→ **What you need to do**
Please report how many lines in the records below contain "medicine". Reply with the number alone.

→ **Given data**
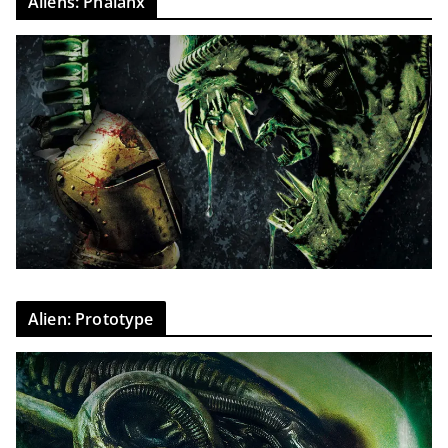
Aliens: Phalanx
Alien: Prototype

* * *

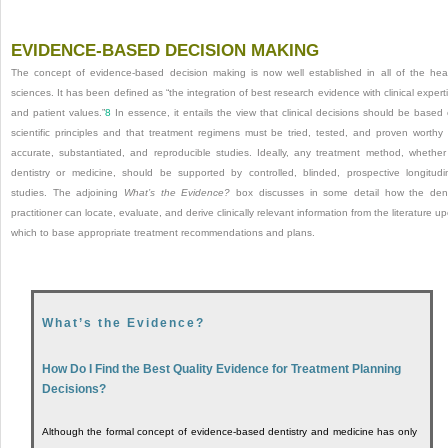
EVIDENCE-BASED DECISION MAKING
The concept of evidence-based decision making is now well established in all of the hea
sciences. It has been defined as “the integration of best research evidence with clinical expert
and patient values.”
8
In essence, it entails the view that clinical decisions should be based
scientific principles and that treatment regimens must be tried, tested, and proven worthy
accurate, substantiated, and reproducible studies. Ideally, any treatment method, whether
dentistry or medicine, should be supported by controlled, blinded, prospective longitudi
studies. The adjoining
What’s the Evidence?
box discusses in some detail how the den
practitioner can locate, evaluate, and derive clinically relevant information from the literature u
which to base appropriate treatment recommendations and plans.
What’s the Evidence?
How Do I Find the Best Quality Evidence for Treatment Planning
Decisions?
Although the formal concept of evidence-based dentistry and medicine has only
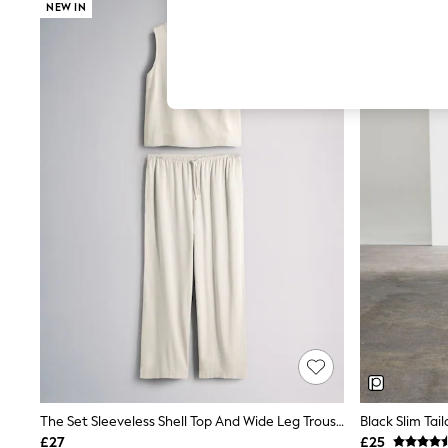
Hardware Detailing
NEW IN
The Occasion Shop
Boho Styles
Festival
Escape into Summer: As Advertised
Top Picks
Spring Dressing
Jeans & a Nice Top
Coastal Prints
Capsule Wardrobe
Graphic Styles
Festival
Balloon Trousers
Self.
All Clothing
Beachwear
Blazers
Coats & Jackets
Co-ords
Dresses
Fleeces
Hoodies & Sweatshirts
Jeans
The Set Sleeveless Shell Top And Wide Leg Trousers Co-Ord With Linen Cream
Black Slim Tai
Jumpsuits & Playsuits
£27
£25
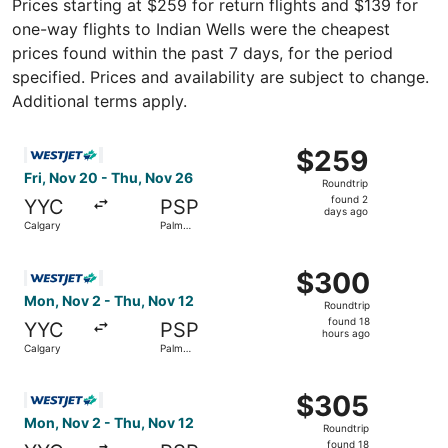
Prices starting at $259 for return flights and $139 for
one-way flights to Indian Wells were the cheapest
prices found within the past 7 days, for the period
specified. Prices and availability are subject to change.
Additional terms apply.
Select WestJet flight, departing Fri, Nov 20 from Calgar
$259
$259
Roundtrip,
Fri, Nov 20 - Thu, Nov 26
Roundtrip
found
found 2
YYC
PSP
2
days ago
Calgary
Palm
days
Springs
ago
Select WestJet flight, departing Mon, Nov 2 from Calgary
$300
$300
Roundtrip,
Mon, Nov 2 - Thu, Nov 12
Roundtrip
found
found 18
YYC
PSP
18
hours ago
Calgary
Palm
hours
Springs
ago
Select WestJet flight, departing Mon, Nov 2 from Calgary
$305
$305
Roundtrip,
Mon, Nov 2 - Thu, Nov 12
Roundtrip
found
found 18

→ **Task solution**
2